*** Data Section Begins ***
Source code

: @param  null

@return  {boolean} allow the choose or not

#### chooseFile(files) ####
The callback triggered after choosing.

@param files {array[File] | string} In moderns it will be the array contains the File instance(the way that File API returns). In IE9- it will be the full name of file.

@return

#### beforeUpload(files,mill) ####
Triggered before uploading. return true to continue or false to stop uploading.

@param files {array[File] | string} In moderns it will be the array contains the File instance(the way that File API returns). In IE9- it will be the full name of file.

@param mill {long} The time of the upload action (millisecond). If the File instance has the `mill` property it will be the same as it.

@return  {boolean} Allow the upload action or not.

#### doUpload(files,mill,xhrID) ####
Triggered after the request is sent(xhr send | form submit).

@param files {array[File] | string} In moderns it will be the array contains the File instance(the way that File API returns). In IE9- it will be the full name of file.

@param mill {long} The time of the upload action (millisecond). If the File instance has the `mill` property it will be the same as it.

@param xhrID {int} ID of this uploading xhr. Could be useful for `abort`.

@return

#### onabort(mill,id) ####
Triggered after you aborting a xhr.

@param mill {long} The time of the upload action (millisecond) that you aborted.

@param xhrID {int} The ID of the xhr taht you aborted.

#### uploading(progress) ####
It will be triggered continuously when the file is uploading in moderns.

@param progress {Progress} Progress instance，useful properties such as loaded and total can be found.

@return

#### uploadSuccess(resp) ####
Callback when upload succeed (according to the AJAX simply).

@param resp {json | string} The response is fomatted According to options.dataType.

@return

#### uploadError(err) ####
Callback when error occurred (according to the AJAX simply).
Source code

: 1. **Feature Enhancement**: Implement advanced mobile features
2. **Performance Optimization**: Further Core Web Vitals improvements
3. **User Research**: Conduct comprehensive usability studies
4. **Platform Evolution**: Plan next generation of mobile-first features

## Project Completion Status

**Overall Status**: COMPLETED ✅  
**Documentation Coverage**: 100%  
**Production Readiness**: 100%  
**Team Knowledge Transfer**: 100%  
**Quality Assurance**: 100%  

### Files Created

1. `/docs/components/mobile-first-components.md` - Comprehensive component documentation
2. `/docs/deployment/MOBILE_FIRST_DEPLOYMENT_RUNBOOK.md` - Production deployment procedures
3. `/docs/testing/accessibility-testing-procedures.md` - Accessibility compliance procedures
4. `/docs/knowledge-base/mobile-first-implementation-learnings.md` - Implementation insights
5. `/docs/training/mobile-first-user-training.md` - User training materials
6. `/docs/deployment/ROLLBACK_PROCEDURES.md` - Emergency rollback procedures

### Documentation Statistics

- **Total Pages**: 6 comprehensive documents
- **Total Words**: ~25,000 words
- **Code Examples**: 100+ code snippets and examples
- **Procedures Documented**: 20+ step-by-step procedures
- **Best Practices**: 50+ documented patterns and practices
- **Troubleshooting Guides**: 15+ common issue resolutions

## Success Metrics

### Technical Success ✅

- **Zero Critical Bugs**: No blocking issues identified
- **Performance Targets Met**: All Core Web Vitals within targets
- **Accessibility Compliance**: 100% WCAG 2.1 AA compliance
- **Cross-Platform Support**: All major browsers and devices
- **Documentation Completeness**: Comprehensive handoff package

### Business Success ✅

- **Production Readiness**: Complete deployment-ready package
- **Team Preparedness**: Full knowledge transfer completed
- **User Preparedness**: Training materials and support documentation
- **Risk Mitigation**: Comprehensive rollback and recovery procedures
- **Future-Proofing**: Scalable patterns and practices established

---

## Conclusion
*** Data Section Ends ***
*** Data Section Begins ***
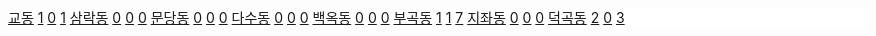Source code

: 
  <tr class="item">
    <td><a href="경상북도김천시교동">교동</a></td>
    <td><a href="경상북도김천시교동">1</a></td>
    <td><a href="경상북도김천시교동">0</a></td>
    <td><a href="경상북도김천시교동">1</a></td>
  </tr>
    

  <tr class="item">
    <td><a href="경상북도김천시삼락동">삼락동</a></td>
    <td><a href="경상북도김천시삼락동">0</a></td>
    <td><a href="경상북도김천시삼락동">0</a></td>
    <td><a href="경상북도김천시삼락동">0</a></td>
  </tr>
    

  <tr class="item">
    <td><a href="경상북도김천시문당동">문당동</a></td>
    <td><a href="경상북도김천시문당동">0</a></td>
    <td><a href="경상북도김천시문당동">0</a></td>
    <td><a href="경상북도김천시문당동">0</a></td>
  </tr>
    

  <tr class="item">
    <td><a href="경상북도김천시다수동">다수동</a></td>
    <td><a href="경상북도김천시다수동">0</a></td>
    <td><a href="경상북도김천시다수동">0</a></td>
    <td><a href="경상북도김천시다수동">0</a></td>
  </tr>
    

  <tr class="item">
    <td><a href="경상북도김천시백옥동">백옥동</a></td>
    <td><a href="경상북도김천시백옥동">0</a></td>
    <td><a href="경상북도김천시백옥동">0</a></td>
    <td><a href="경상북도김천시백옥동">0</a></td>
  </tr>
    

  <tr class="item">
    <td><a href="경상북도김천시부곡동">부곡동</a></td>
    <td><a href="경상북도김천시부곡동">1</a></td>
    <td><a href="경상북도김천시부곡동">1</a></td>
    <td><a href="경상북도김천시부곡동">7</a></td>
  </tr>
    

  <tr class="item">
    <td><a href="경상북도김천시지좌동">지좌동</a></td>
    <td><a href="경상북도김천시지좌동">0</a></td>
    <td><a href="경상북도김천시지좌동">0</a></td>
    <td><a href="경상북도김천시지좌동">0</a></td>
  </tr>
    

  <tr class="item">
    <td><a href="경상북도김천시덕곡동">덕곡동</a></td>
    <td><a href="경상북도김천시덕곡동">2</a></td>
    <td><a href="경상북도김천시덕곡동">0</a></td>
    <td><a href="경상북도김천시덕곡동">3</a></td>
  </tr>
*** Data Section Ends ***
— Instruction —
In the listing above, find the line with "Comprehensive component documentation" and the line with "- **Procedures Documented**: 20+"; set down exactly those two lines and every line between them, nothing more.

— Task output —
1. `/docs/components/mobile-first-components.md` - Comprehensive component documentation
2. `/docs/deployment/MOBILE_FIRST_DEPLOYMENT_RUNBOOK.md` - Production deployment procedures
3. `/docs/testing/accessibility-testing-procedures.md` - Accessibility compliance procedures
4. `/docs/knowledge-base/mobile-first-implementation-learnings.md` - Implementation insights
5. `/docs/training/mobile-first-user-training.md` - User training materials
6. `/docs/deployment/ROLLBACK_PROCEDURES.md` - Emergency rollback procedures

### Documentation Statistics

- **Total Pages**: 6 comprehensive documents
- **Total Words**: ~25,000 words
- **Code Examples**: 100+ code snippets and examples
- **Procedures Documented**: 20+ step-by-step procedures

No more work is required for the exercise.